Anonymous ID: 0f62da Sept. 10, 2020, 7:38 p.m. No.10598732   🗄️.is 🔗kun   >>8853 >>8855 >>9200

>>10598632

I suspect DARPA, like other alphabet orgs, has rogue elements. That said, it is extremely concerning tech companies have classified tech. DARPA is OCA, someone there chose to give them it, legally or illegally. If they never terminated connection with fb/LL, made it unack, that could be a conduit.

 

Is current leadership there at least clean? From the DARPA twitter, average tenure was something like 4 years. That is suspiciously low for DoD. Are they grooming clowns to send out to tech companies? Hard to believe their employee retention is weaker than Chinese corncrete!

Anonymous ID: 0f62da Sept. 10, 2020, 7:42 p.m. No.10598788   🗄️.is 🔗kun

>>10598710

Sounds like this clown contracted for them to develop tools for a different purpose, and absconded with them. The devil is in the details with tech; once the lessons are learned, it is far easier to recreate so long as you bring over the same team. Hence why China steals everything, and poaches talent. The hard part is already done.

Anonymous ID: 0f62da Sept. 10, 2020, 7:55 p.m. No.10598913   🗄️.is 🔗kun   >>9005

>>10598827

That could work, but it might help to make it non-rectangular. If I had to guess, they are using hough transform like algorithms over areas, calculating residues and doing feature extraction, then running that set through ML toolset with the criteria Q mentioned, tuned to a specific Pd/Pfa. ML tools work generally in feature space. 4 days is also a reasonable estimate to retrain such a ML tool over the vast dataset they must have.

 

Perhaps skew the image? Make it polygonal? More than 4 sides. Add general waves and distortions to it spatially and with color map.

 

Am I close Q, to how they're doing it? Does general nonlinearity break their feature calculation?

Anonymous ID: 0f62da Sept. 10, 2020, 8:08 p.m.

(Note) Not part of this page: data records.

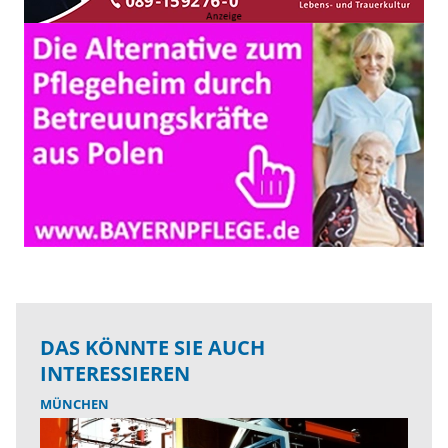
DAS KÖNNTE SIE AUCH
INTERESSIEREN
MÜNCHEN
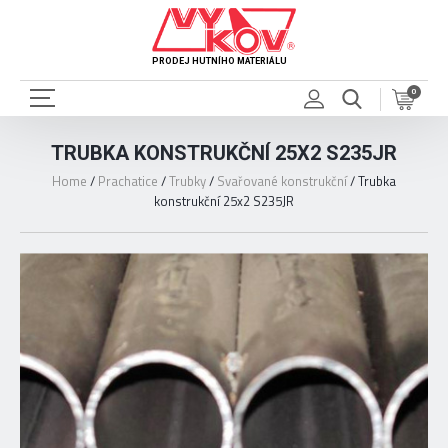
PRODEJ HUTNÍHO MATERIÁLU
0
TRUBKA KONSTRUKČNÍ 25X2 S235JR
Home
/
Prachatice
/
Trubky
/
Svařované konstrukční
/
Trubka
konstrukční 25x2 S235JR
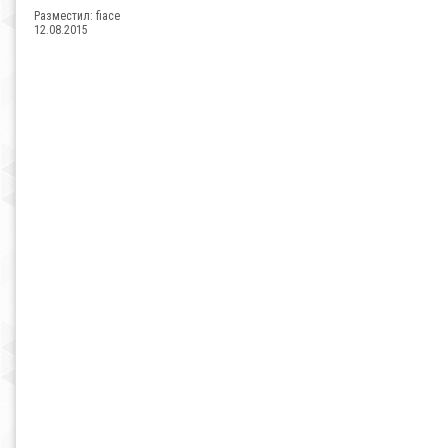
Разместил:
fiace
12.08.2015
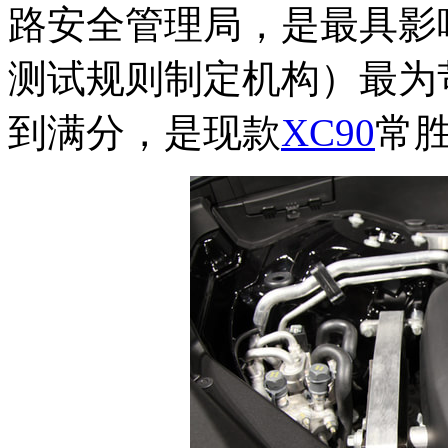
路安全管理局，是最具影
测试规则制定机构）最为苛
到满分，是现款
XC90
常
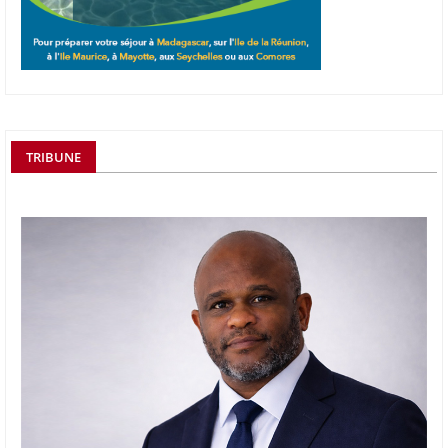
TRIBUNE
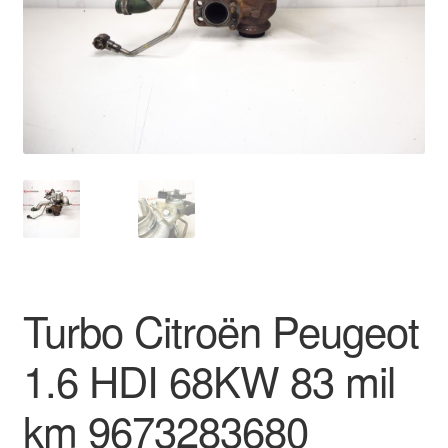
Pagamentos
Pagamentos
Política de Privacidade
Procedimento de Reclamação
Reclamações
Sobre nós
Turbo Citroën Peugeot
Termos e Condições
1.6 HDI 68KW 83 mil
Transporte
km 9673283680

No.10599005   🗄️.is 🔗kun

>>10598913

Addendum:

https://en.m.wikipedia.org/wiki/Feature_(machine_learning)

Identifying structural points = feature?

Do they have a hierarchy of ML tools using these 32 features to narrow images down to buckets?

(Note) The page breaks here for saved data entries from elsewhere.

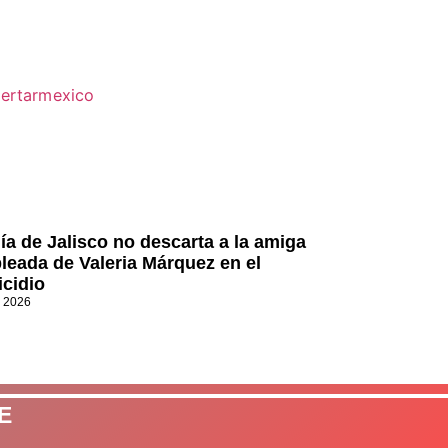
lía de Jalisco no descarta a la amiga
leada de Valeria Márquez en el
icidio
, 2026
E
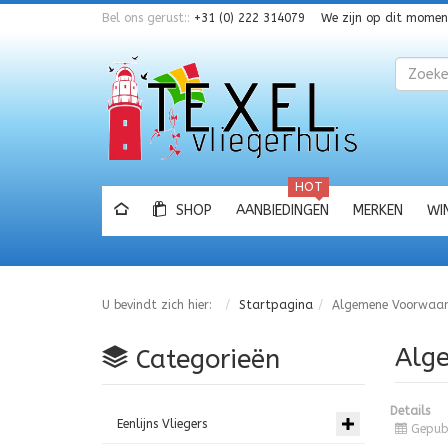
Bel ons gerust::
+31 (0) 222 314079
We zijn op dit mome
Zoeken
HOT
SHOP
AANBIEDINGEN
MERKEN
WI
U bevindt zich hier:
Startpagina
Algemene Voorwaa
Alg
Categorieën
Details
Eenlijns Vliegers
Gepubl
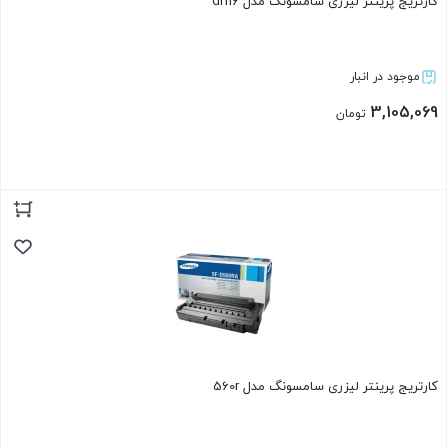
کارتریج پرینتر لیزری سامسونگ مدل dr116
موجود در انبار
3,105,069
تومان
بستن
کارتریج پرینتر لیزری سامسونگ مدل 560r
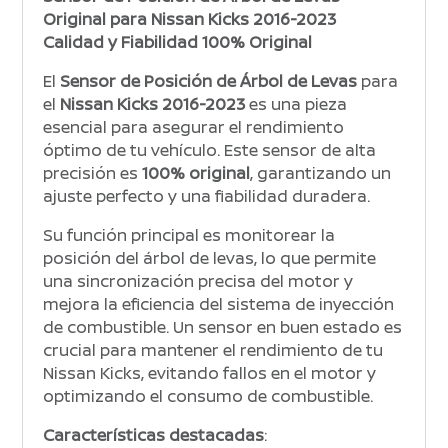
Original para Nissan Kicks 2016-2023
Calidad y Fiabilidad 100% Original
El
Sensor de Posición de Árbol de Levas
para
el
Nissan Kicks 2016-2023
es una pieza
esencial para asegurar el rendimiento
óptimo de tu vehículo. Este sensor de alta
precisión es
100% original
, garantizando un
ajuste perfecto y una fiabilidad duradera.
Su función principal es monitorear la
posición del árbol de levas, lo que permite
una sincronización precisa del motor y
mejora la eficiencia del sistema de inyección
de combustible. Un sensor en buen estado es
crucial para mantener el rendimiento de tu
Nissan Kicks, evitando fallos en el motor y
optimizando el consumo de combustible.
Características destacadas
:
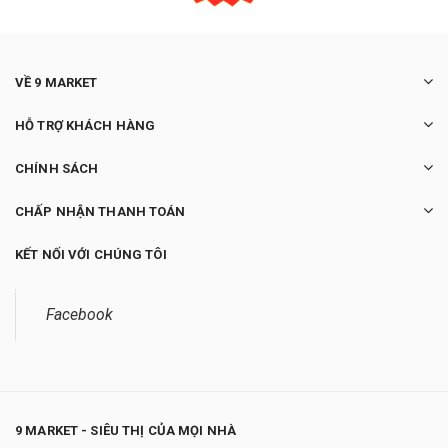
VỀ 9 MARKET
HỖ TRỢ KHÁCH HÀNG
CHÍNH SÁCH
CHẤP NHẬN THANH TOÁN
KẾT NỐI VỚI CHÚNG TÔI
Facebook
9 MARKET - SIÊU THỊ CỦA MỌI NHÀ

Do they then do binary classification against all members in a bucket, if it matches over 80% (threshold), it is filtered?

Do they crop windows from the original image and compare those? I'm assuming they can detect compound images, borders, etc.

 

If they're using ML tools, the more we stay outside of the training area (sparse region), the more it screws with binary classification. More importantly, we need to develop a continuously evolving set of anti-meme-filter filters and keep our usage diverse and ever changing. Can't hit a moving target. I'll work on some tonight.

Anonymous ID: 0f62da Sept. 10, 2020, 8:29 p.m. No.10599228   🗄️.is 🔗kun

>>10599155

Looking into it now, thanks fren. A meme summary about these techniques to avoid censorship should be made. Any seasoned meme makers up for this? The more the ability to use a wide variety of techniques is spread, the less effective their clown tech will be.

Anonymous ID: 0f62da Sept. 10, 2020, 8:43 p.m. No.10599356   🗄️.is 🔗kun

>>10599208

I figured something like this would work. The more nonlinear the altered meme is from the original, the harder classification will be. It's probably the shear transform that had the biggest effect. Good work, fren.